**Data excerpts:**
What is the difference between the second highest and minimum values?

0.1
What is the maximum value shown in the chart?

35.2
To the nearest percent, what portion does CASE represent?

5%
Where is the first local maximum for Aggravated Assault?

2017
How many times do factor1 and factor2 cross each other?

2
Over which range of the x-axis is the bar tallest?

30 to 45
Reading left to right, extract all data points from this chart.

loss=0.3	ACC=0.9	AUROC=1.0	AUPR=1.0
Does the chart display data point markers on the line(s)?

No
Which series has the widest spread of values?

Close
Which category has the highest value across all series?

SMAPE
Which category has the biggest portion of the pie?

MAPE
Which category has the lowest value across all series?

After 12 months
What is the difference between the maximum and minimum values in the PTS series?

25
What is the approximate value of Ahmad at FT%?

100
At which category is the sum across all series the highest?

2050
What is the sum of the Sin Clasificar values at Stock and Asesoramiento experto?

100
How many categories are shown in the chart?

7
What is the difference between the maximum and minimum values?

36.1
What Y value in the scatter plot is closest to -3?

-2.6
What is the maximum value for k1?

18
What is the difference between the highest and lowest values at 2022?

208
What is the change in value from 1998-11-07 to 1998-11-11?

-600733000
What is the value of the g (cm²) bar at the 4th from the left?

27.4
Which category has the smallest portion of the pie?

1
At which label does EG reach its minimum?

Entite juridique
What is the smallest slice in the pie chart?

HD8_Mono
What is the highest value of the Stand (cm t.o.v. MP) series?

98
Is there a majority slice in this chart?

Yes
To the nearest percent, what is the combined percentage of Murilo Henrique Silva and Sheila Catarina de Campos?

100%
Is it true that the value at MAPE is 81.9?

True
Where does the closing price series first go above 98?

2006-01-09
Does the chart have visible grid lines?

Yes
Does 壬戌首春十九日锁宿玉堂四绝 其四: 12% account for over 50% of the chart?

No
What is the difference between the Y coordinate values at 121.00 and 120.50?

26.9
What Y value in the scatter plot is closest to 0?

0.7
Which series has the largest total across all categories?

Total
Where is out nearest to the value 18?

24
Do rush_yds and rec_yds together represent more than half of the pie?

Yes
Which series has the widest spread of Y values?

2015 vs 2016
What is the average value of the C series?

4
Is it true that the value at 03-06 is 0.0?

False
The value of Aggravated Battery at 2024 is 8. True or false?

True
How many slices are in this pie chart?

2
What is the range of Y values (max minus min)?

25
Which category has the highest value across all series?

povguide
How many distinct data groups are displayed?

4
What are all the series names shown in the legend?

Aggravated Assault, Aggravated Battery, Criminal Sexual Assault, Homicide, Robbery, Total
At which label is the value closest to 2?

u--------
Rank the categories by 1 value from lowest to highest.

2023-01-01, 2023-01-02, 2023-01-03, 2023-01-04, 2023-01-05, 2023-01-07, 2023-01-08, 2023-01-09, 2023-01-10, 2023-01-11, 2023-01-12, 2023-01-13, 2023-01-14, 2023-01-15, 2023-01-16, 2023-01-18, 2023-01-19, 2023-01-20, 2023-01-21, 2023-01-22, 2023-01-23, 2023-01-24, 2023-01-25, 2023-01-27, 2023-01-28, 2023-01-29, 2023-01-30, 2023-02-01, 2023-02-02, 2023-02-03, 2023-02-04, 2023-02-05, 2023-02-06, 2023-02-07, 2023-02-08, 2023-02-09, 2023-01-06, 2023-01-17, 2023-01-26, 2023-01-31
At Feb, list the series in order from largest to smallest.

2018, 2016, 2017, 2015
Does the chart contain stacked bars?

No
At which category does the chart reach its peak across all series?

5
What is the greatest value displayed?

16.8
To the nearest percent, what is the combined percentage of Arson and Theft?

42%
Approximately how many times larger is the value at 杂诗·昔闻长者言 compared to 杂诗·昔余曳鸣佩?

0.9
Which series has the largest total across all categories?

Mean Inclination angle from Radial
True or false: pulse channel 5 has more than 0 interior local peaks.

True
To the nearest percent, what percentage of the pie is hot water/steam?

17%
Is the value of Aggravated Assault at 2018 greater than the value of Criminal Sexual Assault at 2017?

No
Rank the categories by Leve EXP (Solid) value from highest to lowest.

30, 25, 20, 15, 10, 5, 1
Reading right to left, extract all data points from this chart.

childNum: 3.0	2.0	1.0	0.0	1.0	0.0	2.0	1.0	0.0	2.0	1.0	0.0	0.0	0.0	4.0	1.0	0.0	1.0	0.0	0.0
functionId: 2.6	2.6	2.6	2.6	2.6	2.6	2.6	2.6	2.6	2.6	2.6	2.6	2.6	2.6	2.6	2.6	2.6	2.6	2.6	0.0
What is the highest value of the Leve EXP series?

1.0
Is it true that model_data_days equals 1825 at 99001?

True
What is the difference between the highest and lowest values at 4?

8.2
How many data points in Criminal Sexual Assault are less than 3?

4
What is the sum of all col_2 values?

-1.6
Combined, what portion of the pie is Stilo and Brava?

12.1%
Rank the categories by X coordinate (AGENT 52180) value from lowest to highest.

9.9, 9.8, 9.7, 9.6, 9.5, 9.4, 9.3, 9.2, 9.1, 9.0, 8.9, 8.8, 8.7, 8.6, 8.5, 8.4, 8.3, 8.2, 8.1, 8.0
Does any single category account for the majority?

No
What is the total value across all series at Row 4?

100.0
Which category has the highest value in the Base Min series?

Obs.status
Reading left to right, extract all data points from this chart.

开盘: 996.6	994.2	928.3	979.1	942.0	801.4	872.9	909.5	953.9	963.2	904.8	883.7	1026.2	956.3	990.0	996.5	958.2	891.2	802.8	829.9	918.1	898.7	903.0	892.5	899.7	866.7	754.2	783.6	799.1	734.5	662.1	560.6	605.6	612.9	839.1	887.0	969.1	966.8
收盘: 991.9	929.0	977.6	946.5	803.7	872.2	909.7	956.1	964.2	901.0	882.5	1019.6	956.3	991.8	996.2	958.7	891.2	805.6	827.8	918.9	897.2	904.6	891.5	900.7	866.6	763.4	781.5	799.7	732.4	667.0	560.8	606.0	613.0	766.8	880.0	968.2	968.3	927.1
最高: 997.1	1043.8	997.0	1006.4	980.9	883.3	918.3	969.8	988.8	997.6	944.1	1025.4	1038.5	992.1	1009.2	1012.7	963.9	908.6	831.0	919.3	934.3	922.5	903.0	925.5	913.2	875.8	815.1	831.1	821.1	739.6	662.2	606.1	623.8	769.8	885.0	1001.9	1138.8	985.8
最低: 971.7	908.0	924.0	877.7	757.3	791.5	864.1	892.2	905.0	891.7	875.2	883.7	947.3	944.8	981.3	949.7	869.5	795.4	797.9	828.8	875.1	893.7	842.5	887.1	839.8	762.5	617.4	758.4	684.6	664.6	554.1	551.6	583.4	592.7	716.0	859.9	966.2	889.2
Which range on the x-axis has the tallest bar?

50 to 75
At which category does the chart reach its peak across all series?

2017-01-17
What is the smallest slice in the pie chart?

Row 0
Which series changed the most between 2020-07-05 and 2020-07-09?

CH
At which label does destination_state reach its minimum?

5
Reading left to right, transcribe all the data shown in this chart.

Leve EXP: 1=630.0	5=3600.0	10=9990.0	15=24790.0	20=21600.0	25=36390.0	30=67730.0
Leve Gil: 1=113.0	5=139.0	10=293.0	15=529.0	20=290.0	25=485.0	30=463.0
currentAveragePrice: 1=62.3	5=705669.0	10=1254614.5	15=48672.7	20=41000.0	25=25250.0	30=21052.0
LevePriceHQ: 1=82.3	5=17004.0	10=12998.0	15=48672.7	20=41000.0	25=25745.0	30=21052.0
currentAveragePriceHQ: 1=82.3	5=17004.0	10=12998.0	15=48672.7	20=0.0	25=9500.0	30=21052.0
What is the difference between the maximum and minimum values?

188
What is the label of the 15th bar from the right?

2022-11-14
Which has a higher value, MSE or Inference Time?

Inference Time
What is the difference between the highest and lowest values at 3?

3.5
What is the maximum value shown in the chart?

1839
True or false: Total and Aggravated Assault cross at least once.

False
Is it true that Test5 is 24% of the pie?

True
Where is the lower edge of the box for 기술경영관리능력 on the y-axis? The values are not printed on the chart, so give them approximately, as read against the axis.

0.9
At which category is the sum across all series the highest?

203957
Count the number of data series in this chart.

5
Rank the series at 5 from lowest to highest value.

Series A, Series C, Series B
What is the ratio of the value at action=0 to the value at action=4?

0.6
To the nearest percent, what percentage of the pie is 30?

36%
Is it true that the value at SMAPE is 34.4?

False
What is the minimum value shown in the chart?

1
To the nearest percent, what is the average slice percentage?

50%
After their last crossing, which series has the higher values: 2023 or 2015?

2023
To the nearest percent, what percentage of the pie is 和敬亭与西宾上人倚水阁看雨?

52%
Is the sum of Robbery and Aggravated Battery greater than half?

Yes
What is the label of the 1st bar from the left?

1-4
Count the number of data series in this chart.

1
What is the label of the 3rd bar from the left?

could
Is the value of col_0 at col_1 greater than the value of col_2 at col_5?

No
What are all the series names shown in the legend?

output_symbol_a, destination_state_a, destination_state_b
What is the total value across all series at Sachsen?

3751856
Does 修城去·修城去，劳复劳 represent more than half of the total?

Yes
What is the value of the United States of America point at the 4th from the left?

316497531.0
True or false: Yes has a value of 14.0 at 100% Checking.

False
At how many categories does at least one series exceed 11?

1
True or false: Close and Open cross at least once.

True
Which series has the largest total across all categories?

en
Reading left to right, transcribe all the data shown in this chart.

**Directive:** Which lines in the data above contain the word "plot"? Pick out and copy each of them, treating uppercase and lowercase as different.

**Exercise answer:**
What Y value in the scatter plot is closest to -3?
What Y value in the scatter plot is closest to 0?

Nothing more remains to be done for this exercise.